Tim tersebut akan difungsikan untuk mengkaji kebijakan-kebijakan yang dibuat oleh KPK.
Menurut Busyro, tim ini terdiri dari berbagai elemen, seperti pemerintah, kelompok masyarakat sipil, dan para guru besar atau pakar.
"Tim independen ini ada unsur negara atau pemerintah bersama elemen demokrasi yang masih terawat dengan baik."
"Siapa itu?
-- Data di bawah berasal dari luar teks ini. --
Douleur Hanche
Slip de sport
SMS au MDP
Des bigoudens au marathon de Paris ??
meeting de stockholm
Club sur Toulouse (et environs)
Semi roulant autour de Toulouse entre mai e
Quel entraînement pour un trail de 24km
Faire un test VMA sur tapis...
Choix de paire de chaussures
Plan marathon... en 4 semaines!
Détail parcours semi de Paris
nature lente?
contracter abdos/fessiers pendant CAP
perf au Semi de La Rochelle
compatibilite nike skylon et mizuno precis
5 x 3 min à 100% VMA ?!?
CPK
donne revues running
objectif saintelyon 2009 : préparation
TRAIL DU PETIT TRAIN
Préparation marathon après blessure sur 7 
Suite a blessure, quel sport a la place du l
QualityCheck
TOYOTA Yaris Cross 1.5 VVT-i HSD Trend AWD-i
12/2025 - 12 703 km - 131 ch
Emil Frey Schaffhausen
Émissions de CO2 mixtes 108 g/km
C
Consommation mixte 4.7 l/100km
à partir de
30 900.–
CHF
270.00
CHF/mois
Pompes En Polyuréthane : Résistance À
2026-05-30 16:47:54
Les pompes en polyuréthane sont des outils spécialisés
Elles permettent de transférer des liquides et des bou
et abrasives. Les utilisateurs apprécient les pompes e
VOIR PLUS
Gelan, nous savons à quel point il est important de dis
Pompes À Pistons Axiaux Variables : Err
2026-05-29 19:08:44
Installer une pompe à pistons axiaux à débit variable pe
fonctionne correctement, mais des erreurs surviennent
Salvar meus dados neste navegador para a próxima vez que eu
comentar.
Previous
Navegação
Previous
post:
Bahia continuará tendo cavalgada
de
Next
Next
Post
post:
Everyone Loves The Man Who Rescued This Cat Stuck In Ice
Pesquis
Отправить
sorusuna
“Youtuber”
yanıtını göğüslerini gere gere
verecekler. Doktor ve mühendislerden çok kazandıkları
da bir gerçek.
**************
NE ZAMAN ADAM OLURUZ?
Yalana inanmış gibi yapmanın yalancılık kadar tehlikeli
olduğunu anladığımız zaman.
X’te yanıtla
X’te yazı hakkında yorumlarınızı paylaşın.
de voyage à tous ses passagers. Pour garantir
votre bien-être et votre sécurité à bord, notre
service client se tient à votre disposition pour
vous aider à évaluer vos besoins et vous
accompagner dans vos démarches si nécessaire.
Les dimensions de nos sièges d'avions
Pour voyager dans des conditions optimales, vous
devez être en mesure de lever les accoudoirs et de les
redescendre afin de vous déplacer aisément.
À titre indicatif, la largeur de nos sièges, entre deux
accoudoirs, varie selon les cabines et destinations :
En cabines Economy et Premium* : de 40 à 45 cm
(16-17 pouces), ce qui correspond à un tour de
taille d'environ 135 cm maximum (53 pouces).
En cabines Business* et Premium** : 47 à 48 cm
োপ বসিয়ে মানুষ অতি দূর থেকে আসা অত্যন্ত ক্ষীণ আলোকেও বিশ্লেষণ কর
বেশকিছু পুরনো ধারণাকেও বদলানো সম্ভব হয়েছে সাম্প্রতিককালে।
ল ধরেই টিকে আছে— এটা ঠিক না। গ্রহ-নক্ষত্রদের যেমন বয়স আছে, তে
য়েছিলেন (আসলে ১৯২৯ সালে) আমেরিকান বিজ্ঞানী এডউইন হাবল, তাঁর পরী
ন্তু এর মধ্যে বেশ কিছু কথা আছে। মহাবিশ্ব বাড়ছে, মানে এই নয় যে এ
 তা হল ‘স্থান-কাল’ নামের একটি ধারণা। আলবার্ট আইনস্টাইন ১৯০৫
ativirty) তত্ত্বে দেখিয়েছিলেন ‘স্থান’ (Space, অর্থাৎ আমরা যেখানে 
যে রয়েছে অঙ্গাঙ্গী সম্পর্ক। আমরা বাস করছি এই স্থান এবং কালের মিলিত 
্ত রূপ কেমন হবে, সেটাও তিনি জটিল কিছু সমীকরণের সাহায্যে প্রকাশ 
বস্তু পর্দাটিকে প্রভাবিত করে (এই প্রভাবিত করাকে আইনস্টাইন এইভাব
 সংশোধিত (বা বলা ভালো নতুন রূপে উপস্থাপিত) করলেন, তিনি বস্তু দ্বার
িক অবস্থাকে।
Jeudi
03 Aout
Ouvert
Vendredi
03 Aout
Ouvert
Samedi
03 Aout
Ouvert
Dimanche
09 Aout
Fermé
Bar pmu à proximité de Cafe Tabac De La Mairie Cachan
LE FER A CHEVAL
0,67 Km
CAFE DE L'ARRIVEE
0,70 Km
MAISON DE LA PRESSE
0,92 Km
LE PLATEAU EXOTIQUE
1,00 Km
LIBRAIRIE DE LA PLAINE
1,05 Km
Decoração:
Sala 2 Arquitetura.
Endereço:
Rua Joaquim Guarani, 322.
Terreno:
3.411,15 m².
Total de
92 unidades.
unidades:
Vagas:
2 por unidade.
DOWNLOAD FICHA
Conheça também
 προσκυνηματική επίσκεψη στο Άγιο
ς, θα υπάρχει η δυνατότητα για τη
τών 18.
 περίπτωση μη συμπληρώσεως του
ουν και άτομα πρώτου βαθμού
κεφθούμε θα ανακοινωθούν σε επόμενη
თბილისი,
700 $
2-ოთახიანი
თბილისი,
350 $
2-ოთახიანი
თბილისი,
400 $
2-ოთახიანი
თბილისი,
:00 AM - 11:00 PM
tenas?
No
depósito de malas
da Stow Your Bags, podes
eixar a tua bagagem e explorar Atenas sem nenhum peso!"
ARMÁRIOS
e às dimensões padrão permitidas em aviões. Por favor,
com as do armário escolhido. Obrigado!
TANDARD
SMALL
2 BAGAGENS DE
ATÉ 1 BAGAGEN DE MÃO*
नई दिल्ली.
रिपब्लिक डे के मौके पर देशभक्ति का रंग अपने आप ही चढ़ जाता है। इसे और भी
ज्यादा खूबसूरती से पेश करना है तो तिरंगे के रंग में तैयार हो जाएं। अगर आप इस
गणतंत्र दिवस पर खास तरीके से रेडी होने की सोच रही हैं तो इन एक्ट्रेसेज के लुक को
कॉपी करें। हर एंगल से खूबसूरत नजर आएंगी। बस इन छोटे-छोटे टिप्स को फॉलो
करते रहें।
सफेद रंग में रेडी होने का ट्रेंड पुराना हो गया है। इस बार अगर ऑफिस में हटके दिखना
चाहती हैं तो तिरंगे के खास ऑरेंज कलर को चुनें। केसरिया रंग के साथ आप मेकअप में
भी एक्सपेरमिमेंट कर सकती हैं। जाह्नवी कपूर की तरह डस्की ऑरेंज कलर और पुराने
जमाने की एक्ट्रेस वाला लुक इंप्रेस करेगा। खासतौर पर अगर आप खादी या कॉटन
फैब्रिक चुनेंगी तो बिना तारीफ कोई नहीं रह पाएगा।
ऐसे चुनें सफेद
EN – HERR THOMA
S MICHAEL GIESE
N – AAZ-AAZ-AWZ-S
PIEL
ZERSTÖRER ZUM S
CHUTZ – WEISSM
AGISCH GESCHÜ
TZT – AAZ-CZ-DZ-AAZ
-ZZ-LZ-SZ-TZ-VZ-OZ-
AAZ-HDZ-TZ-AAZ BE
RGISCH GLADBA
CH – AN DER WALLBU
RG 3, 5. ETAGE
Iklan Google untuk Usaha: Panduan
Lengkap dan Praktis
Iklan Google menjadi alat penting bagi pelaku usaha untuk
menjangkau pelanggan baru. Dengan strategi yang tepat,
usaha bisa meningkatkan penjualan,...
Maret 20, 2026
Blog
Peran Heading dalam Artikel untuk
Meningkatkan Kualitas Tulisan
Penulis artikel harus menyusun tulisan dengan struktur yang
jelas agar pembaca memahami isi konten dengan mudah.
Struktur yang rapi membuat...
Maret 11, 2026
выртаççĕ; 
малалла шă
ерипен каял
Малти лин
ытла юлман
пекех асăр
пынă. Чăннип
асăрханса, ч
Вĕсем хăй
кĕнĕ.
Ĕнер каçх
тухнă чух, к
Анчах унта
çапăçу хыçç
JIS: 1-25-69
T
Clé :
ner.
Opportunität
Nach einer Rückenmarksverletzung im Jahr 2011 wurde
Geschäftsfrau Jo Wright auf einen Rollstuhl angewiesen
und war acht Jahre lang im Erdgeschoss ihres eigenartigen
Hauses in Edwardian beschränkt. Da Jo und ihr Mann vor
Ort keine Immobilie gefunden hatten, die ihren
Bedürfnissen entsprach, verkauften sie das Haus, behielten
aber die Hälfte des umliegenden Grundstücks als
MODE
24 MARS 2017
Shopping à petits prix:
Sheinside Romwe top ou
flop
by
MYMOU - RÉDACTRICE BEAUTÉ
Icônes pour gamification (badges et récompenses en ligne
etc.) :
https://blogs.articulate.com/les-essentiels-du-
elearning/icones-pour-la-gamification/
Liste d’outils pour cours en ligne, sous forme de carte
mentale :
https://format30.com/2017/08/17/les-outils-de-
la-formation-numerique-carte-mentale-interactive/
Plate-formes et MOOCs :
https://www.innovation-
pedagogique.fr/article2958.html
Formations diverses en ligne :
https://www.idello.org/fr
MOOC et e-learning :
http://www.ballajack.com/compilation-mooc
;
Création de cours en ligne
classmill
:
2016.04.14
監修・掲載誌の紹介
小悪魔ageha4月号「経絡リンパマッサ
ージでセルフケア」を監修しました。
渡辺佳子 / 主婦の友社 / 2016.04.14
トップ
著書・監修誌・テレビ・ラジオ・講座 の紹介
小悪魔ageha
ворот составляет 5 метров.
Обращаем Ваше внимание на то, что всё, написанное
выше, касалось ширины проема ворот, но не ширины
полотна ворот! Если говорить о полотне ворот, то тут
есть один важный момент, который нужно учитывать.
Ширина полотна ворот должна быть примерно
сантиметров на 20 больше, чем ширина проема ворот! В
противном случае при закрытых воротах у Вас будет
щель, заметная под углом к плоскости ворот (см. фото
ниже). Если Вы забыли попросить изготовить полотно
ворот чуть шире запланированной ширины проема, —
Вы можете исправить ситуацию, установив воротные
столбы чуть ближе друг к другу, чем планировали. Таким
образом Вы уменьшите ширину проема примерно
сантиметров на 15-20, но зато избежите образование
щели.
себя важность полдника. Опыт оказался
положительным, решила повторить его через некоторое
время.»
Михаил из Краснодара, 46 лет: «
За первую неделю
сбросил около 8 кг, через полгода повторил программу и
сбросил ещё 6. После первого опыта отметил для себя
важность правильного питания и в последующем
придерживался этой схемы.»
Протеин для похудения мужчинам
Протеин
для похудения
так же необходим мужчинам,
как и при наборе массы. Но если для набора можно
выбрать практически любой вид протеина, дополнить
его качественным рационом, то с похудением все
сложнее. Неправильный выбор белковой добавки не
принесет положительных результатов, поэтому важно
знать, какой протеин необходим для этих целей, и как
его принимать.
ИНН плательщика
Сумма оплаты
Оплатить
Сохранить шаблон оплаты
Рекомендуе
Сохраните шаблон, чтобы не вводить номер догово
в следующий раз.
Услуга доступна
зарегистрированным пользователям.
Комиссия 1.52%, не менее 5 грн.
Ada teman-teman aktivis, ada guru besar yang semakin menunjukan sikap guru bangsanya akhir-akhir ini, dan unsur-unsur lain yang memenuhi syarat," ungkap Busyro.
Baca juga: Pakar Hukum Tanggapi Busyro Muqoddas: Sangat Kritis dan Tajam Namun Masih Prematur
Busyro Anggap Polemik TWK Upaya Pelemahan KPK
Di sisi lain, Busyro juga menyayangkan ke-75 pegawai KPK yang tak lolos tes wawasan kebangsaan (TWK) dibebastugaskan.
Menurut Busyro, hebohnya tes wawasan kebangsaan ke-75 pegawai KPK ini menjadi bukti semakin kuatnya upaya pelemahan KPK.
Padahal, ia menilai, ke-75 orang yang terdiri dari penyelidik hingga penyidik itu merupakan pertahanan terakhir yang dimiliki KPK.
"UU KPK yang merupakan amputasi politik terhadap KPK, itu ternyata tidak cukup."
"Sisa-sisa pertahanan terakhir orang-orang militan dalam arti positif itu dimasukkan dalam kategori 75 dengan pertanyaan tidak senonoh."
Baca juga: Busyro Enggan Tanggapi Otak Sungsang Ngabalin soal TWK Pegawai KPK
"Pertanyaan yang menggambarkan unsur lembaga terkait menunjukkan ketidakproporsional dan justru merendahkan lembaga negara itu sendiri," kata Busyro.
Ia memiliki alasan menjuluki 75 pegawai KPK yang tak lolos TWK sebagai pertahanan terakhir.
Sebab, sebagian di antara mereka tengah menangani kasus-kasus korupsi besar di Indonesia.
"75 orang ini sebagian sedang menghandle perkara korupsi politik yang luar biasa," kata Busyro.
Di antaranya seperti kasus korupsi di KPU, korupsi yang melibatkan mantan Sekretaris MA, kemudian proyek reklamasi hingga proyek tata ruang yang melibatkan bos Lippo Grup.
Bahkan sampai pada kasus yang melibatkan mantan menteri seperti kasus benur lobster dan bantuan sosial (bansos) Covid-19.
Busyro menilai, tahapan dari revisi UU baru seperti UU KPK, UU Minerba, UU MK, UU Cipta Kerja hingga polemik TWK ini adalah upaya untuk menamatkan riwayat KPK.
Kemudian, Busyro pun menyimpulkan tahapan tersebut disengaja untuk melanggengkan kepentingan politik, seperti Pemilu 2024.
Baca juga: Busyro Muqqodas Sebut Rezim Saat Ini Mirip dengan Era Orde Baru
"Terkait dengan Pemilu 2024 yang akan datang, itu akan memerlukan dana amat sangat besar sekali."
"Satu-satunya lembaga yang dikhawatirkan samngat menganggu itu KPK dengan UU yang lama."
"Maka KPK dalam logika politik seperti itu wajib dilumpuhkan dan ditamatkan riwayatnya," ungkap Busyro.